ПУНКТ ЗАДАНИЯ:
Измените фрагмент записей, который открывается строкой, содержащей «postupy získané z», и продолжается до конца записей: замените «nonstop» на «nepřetržitě», ничего больше не меняя. Приведите только этот фрагмент.

МАТЕРИАЛ ЗАДАНИЯ:
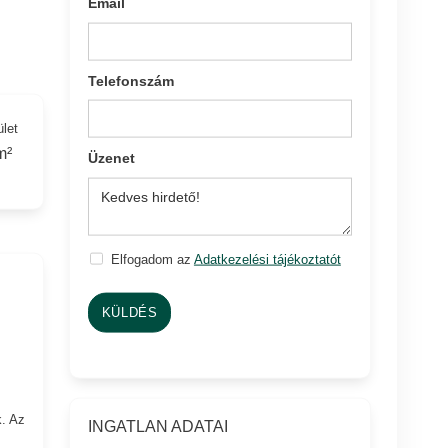
Email
Telefonszám
ület
m²
Üzenet
Elfogadom az
Adatkezelési tájékoztatót
KÜLDÉS
k. Az
INGATLAN ADATAI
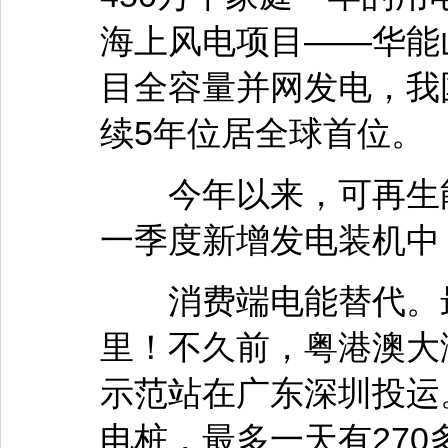
海上风电项目——华能
目全容量并网发电，我
续5年位居全球首位。
今年以来，可再生能
一季度新增发电装机中
消费端电能替代。最快
里！不久前，粤港澳大
示范站在广东深圳投运
电桩，最多一天有27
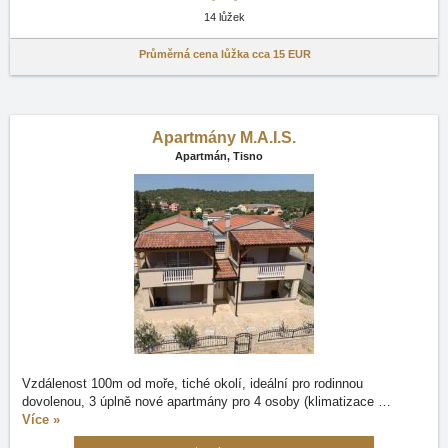
14 lůžek
Průměrná cena lůžka cca
15 EUR
Apartmány M.A.I.S.
Apartmán,
Tisno
Vzdálenost 100m od moře, tiché okolí, ideální pro rodinnou
dovolenou, 3 úplně nové apartmány pro 4 osoby (klimatizace
…
Více »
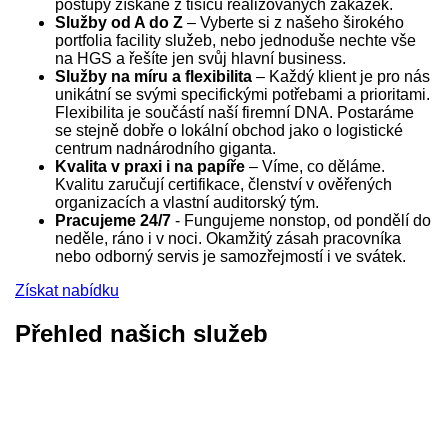
postupy získané z tisíců realizovaných zakázek.
Služby od A do Z
– Vyberte si z našeho širokého
portfolia facility služeb, nebo jednoduše nechte vše
na HGS a řešíte jen svůj hlavní business.
Služby na míru a flexibilita
– Každý klient je pro nás
unikátní se svými specifickými potřebami a prioritami.
Flexibilita je součástí naší firemní DNA. Postaráme
se stejně dobře o lokální obchod jako o logistické
centrum nadnárodního giganta.
Kvalita v praxi i na papíře
– Víme, co děláme.
Kvalitu zaručují certifikace, členství v ověřených
organizacích a vlastní auditorský tým.
Pracujeme 24/7
- Fungujeme nonstop, od pondělí do
neděle, ráno i v noci. Okamžitý zásah pracovníka
nebo odborný servis je samozřejmostí i ve svátek.
Získat nabídku
Přehled našich služeb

РЕЗУЛЬТАТ ВЫПОЛНЕНИЯ:
postupy získané z tisíců realizovaných zakázek.
Služby od A do Z
– Vyberte si z našeho širokého
portfolia facility služeb, nebo jednoduše nechte vše
na HGS a řešíte jen svůj hlavní business.
Služby na míru a flexibilita
– Každý klient je pro nás
unikátní se svými specifickými potřebami a prioritami.
Flexibilita je součástí naší firemní DNA. Postaráme
se stejně dobře o lokální obchod jako o logistické
centrum nadnárodního giganta.
Kvalita v praxi i na papíře
– Víme, co děláme.
Kvalitu zaručují certifikace, členství v ověřených
organizacích a vlastní auditorský tým.
Pracujeme 24/7
- Fungujeme nepřetržitě, od pondělí do
neděle, ráno i v noci. Okamžitý zásah pracovníka
nebo odborný servis je samozřejmostí i ve svátek.
Získat nabídku
Přehled našich služeb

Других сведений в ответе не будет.